Problem description – Output exactly the lines spanning from the line containing "Scale 8 nanometers" to the last line of the entries, inclusive.

Items from a dataset –
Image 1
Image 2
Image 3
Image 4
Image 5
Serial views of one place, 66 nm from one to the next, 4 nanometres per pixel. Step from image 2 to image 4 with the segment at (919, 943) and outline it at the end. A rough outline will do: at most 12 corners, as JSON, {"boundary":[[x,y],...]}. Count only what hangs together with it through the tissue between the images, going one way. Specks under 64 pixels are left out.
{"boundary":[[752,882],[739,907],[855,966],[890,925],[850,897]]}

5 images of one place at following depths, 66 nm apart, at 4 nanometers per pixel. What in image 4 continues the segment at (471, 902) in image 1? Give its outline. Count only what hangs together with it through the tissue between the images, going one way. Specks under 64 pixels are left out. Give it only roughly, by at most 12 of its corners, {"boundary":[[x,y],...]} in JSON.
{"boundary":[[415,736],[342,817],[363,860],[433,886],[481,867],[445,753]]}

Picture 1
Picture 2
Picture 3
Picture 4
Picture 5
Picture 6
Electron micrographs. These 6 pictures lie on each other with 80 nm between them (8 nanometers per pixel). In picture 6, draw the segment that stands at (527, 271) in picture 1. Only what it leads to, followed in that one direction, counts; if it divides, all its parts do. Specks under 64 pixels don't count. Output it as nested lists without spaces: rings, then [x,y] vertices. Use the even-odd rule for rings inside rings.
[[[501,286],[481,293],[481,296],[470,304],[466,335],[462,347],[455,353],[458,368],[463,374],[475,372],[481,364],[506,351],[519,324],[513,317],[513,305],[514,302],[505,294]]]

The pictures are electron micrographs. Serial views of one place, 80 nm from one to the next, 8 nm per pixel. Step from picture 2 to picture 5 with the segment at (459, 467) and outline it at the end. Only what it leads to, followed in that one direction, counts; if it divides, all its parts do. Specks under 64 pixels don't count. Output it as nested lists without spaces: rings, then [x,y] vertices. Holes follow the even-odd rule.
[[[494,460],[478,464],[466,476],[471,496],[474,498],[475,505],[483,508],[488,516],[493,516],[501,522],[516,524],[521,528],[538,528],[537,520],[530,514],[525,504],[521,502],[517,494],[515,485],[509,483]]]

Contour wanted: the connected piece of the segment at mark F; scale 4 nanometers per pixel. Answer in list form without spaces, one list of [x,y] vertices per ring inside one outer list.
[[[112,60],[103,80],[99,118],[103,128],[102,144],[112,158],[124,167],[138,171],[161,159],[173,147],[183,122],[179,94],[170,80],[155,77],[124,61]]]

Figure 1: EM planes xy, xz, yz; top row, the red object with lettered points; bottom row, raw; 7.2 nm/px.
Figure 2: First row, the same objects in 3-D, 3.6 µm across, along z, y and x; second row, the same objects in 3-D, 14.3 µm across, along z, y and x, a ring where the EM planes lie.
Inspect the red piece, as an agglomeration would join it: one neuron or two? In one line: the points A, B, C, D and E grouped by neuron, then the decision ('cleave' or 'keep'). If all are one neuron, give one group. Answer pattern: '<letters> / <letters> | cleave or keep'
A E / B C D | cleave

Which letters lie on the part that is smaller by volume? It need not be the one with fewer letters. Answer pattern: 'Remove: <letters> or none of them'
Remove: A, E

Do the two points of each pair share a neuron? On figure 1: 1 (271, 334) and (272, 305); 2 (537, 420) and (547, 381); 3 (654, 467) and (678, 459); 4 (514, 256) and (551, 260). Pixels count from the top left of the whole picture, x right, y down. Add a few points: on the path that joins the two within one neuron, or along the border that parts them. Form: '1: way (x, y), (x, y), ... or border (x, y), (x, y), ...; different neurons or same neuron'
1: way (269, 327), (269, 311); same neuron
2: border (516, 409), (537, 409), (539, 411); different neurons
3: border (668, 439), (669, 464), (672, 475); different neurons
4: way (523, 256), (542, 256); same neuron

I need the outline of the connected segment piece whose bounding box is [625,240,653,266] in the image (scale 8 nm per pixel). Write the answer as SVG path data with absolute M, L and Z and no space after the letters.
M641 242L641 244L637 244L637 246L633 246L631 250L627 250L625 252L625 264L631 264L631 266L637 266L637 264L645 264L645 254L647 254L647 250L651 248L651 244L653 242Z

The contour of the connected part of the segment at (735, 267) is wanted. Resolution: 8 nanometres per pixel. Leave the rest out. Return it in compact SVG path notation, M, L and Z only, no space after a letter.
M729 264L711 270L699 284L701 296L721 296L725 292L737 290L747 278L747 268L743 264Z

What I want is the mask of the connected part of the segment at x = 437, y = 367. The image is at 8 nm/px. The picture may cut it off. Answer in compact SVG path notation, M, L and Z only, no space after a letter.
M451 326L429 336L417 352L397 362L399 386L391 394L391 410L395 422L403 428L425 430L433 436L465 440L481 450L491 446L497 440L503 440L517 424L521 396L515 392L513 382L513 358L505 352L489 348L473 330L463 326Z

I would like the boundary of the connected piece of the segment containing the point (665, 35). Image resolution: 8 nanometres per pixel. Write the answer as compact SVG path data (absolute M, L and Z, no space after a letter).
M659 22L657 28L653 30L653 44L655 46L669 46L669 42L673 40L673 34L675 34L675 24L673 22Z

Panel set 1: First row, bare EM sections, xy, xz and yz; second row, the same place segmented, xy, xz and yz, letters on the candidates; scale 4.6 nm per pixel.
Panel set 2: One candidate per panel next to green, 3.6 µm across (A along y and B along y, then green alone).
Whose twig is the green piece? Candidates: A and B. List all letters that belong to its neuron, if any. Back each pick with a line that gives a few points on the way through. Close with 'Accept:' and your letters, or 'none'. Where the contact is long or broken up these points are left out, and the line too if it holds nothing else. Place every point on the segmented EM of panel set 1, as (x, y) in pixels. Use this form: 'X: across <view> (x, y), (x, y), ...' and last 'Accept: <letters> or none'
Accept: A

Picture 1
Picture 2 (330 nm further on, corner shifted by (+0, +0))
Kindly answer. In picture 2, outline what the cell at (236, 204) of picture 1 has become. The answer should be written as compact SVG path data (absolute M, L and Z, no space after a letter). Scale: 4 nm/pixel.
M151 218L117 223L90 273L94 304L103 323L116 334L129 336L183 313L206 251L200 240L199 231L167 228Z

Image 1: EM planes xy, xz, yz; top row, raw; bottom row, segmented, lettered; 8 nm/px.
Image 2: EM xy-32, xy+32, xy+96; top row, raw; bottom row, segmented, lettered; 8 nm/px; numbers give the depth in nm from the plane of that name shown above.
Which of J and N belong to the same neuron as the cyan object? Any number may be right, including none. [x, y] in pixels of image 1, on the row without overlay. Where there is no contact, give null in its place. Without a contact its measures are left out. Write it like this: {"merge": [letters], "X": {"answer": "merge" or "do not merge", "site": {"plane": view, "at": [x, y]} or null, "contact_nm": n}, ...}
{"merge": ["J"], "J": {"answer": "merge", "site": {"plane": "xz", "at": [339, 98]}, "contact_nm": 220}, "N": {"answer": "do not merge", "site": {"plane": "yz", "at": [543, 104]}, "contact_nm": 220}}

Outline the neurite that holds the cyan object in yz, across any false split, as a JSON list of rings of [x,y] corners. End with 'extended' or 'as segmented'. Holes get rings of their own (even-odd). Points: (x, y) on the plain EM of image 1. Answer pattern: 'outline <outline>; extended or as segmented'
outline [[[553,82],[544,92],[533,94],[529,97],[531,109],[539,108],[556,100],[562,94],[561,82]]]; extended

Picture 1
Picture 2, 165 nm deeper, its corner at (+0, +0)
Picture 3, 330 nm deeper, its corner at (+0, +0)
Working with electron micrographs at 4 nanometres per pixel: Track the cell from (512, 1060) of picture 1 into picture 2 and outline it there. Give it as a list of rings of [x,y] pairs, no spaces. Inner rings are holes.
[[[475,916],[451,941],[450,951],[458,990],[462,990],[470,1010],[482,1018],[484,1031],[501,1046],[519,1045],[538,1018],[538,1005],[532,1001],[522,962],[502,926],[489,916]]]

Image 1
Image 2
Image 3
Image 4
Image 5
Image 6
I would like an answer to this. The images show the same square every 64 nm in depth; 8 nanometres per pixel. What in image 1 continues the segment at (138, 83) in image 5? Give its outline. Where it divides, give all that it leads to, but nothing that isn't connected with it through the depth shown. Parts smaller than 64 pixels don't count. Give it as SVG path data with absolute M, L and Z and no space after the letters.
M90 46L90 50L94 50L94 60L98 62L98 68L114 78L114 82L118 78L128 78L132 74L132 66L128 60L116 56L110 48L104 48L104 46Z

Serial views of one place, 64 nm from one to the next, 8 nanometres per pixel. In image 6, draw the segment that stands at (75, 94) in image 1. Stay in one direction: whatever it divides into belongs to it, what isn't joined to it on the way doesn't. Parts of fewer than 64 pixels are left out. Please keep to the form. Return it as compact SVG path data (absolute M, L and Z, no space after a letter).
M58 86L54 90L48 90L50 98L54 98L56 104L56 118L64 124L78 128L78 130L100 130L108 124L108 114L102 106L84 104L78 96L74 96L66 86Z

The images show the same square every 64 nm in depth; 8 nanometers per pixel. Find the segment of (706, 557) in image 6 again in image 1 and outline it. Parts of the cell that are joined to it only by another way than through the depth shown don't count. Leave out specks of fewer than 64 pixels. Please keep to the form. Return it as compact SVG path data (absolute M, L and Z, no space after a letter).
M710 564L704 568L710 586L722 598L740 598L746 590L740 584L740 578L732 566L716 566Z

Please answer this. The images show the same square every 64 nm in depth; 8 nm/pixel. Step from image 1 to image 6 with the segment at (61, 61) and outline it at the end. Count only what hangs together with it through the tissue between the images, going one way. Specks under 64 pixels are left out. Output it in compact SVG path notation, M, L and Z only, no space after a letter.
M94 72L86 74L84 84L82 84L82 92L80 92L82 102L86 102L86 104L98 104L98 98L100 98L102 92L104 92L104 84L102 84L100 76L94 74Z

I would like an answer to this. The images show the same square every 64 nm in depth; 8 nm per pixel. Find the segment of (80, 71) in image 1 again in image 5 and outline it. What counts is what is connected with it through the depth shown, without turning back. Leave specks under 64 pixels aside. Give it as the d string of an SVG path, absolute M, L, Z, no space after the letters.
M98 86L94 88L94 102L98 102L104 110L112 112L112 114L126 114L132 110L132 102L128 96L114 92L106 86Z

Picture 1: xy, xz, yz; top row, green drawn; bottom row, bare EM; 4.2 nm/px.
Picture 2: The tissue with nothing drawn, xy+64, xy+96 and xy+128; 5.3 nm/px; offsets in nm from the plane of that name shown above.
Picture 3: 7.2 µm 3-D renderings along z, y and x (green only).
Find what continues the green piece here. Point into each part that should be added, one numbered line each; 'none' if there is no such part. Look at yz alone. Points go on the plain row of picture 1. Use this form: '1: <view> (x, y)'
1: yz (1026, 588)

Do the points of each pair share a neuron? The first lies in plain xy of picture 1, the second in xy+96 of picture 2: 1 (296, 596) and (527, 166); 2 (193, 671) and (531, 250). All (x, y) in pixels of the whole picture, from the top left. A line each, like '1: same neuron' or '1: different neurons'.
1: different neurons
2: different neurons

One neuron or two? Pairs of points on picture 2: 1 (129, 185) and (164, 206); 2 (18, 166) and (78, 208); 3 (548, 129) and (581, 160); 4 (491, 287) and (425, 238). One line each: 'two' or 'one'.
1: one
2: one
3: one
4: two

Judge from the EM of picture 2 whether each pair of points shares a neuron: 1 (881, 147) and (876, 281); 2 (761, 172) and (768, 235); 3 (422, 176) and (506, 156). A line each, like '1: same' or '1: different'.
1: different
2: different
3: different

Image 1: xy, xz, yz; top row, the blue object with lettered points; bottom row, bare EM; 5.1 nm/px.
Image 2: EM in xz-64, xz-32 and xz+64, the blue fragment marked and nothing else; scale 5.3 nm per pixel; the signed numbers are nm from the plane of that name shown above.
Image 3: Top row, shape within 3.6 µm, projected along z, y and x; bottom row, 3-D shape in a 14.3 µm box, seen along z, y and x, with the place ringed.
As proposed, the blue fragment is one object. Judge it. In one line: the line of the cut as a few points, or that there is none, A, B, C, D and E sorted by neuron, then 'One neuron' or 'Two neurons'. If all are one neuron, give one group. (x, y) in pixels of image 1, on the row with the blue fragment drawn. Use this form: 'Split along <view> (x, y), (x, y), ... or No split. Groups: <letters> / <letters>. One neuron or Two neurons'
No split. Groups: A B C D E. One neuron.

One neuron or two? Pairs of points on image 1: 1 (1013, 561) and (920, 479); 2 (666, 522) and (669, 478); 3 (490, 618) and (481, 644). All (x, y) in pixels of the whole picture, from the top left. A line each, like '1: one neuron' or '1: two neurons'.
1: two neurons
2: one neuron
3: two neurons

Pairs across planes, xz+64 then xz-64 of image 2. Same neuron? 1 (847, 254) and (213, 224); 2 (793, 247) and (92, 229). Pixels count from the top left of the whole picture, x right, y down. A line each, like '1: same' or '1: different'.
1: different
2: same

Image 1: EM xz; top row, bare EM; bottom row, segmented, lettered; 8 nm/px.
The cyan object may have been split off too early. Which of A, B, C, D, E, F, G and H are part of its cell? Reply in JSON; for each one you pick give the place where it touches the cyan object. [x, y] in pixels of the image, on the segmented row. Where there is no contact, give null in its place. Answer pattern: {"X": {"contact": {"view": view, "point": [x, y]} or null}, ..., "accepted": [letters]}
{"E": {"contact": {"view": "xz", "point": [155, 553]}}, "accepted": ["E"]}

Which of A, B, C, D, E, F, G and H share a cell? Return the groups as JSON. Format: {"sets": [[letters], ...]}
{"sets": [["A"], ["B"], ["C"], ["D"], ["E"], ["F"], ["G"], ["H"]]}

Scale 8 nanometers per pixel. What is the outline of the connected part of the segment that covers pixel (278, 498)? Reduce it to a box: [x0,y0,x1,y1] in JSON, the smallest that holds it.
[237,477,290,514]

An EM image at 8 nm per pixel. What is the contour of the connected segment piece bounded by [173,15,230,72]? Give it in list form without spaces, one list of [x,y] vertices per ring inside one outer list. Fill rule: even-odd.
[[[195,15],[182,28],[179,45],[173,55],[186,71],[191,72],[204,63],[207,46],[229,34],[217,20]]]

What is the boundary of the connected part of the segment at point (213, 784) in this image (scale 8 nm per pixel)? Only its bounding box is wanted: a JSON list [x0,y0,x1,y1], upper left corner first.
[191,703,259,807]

Exercise solution –
Scale 8 nanometers per pixel. What is the outline of the connected part of the segment that covers pixel (278, 498)? Reduce it to a box: [x0,y0,x1,y1] in JSON, the smallest that holds it.
[237,477,290,514]

An EM image at 8 nm per pixel. What is the contour of the connected segment piece bounded by [173,15,230,72]? Give it in list form without spaces, one list of [x,y] vertices per ring inside one outer list. Fill rule: even-odd.
[[[195,15],[182,28],[179,45],[173,55],[186,71],[191,72],[204,63],[207,46],[229,34],[217,20]]]

What is the boundary of the connected part of the segment at point (213, 784) in this image (scale 8 nm per pixel)? Only its bounding box is wanted: a JSON list [x0,y0,x1,y1], upper left corner first.
[191,703,259,807]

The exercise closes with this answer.